Well, things continue to worsen in the United States. Cases are exponentially increasing and we are now averaging more than 100,000 new cases per day.
Unfortunately, on a global scale, countries that seemed to peaked with Delta are increasing again. What this means for the United States is unclear.
Every state has increasing trends, but the South continues to differentiate itself from the rest of the country. Louisiana has the highest case per capita in the world (99 cases per 100,000).
Thankfully, we may be coming to a peak for some early leaders. Acceleration is getting slower and slower in places like Louisiana and Missouri. Nevada even plateaued. (notice below is the log graph- so this shows how quickly cases are changing, not raw number of cases).
Transmission
All states have “substantial” (orange) or “high” (red) transmission in the community. We no longer have any states with moderate or low transmission. 73% of counties are in “high” transmission. Everyone needs to be wearing a mask indoors.
Testing
And we just aren’t testing enough. As a nation, our test positivity rate hit above 10% last Wednesday which means far too many people don’t know they’re positive. Interestingly, TPR plateaued before the weekend, so this may be an early sign that wave 4 will peak soon. TPR has consistently been an early sign of what’s to come. But, and importantly, this assumes consistent behavior. Schools open in Texas today, and across the country soon, which will change the game.
Hospitalizations
Hospitalizations in the 4th wave are higher than Wave 1 and 2 peaks. It’s incredibly clear that the national average is differentially influenced by states. States with low vaccination rates continue to have the highest hospitalization rates. Notably, Florida has a hospitalization rate higher than any previous wave.
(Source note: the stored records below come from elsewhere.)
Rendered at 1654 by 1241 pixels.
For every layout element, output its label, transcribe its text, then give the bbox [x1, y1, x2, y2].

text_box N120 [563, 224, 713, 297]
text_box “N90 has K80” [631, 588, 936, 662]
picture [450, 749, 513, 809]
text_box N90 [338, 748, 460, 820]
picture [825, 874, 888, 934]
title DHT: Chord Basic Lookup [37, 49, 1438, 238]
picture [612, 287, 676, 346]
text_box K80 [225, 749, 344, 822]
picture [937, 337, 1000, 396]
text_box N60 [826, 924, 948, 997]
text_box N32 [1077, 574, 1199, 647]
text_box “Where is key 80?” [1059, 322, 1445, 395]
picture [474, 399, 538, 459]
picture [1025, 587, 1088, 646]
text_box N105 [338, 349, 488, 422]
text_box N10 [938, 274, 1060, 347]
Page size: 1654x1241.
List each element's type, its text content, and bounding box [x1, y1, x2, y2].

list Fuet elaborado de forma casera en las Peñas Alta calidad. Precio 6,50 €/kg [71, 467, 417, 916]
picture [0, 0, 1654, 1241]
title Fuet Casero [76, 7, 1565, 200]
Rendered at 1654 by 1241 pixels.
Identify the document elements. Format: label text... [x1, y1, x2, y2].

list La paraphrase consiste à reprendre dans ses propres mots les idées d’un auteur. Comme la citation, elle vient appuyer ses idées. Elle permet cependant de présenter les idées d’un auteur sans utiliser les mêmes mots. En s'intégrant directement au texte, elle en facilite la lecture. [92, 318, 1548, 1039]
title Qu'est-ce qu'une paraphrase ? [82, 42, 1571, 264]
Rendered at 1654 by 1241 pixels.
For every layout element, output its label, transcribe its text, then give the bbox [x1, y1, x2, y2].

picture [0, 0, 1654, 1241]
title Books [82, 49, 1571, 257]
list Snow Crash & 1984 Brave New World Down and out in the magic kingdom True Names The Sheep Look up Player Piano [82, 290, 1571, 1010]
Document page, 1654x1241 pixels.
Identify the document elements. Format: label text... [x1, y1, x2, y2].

Kids are getting swept up in this wave
Child hospitalizations are the highest they’ve been during the whole pandemic. And increasing fast. In the hardest hit area (HHS Region 4- which includes Florida and most of the South), pediatric admissions continue to be lower than other age groups, but the sharp uptick of 500% in July is notable (second graph).
Deaths
I was very curious to see how deaths would be impacted given that 80.4% of 65+ years are fully vaccinated. Unfortunately, deaths are starting to rise (yellow line) but certainly not at the rate it did in Waves 1-3 in relation to new cases (blue bars). This means the vaccines are largely protecting the most vulnerable from mortality, which is fantastic news.
Breakthrough infections
As of August 3, 7,525 breakthrough cases have been hospitalized or died. We continue to have no idea how many mild and moderate breakthrough cases there are. On a local data, like San Diego, things continue to look great. Like Dr. Eric Topol stated, “I’ll take the 1:10 odds for vaccinated : not vaccinated”.
That’s it for now.
Have a safe week, YLE
Any new data around delta variant concerns for the 1-2 year old age range? She is currently in a daycare where masking is not (and has never) been made mandatory. Luckily she is kept isolated from older and school age kids which I believe reduces her risk. Is delta still proving to be low risk for healthy kids in this age range? Thank you for all of your hard work!
Thank you! If you have any extra time (lol), I am having a difficult time weighing the risk-benefit of the current school situation for my vaccinated 13 yr old. We are in Williamson Co Tennessee. our numbers are high and rising. I feel ok with sending her to school when proper mitigation strategies are in place. She is vaccinated and always wears a mask. What concerns me is that we have no universal masking requirement. Because of that, she is in the maybe 10% of students who are masking at school. Only 1 of her 8 teachers was masked on Friday. There is no social distancing, and everything has gone back to "normal." They are shoulder to shoulder in the hallways between classes. They eat in a crowded lunchroom. They are even beginning school-wide assemblies!
We have a school board meeting tomorrow night to address COVID protocols and call a vote on a mask mandate. It is really hard to say which direction it will fall. I'd be horrified if my kid were too young to be vaccinated!
So here is my question...I feel like my child's risk is as low as it can get in comparison to many in the school. Being vaccinated and masked, is that risk so even low that keeping her in school is the best choice if they do not decide to do universal masking etc.? I know you can't tell me what we should do :-). I'm just having a hard time getting past feelings to the actual truth of the situation. I feel like our entire family is doomed to get it at this point, but I also know that we are all vaxxed and breakthroughs are higher but still "rare."
Any wisdom/comfort/confirmation/dire warnings of impending doom ;-) you can give me would be greatly appreciated!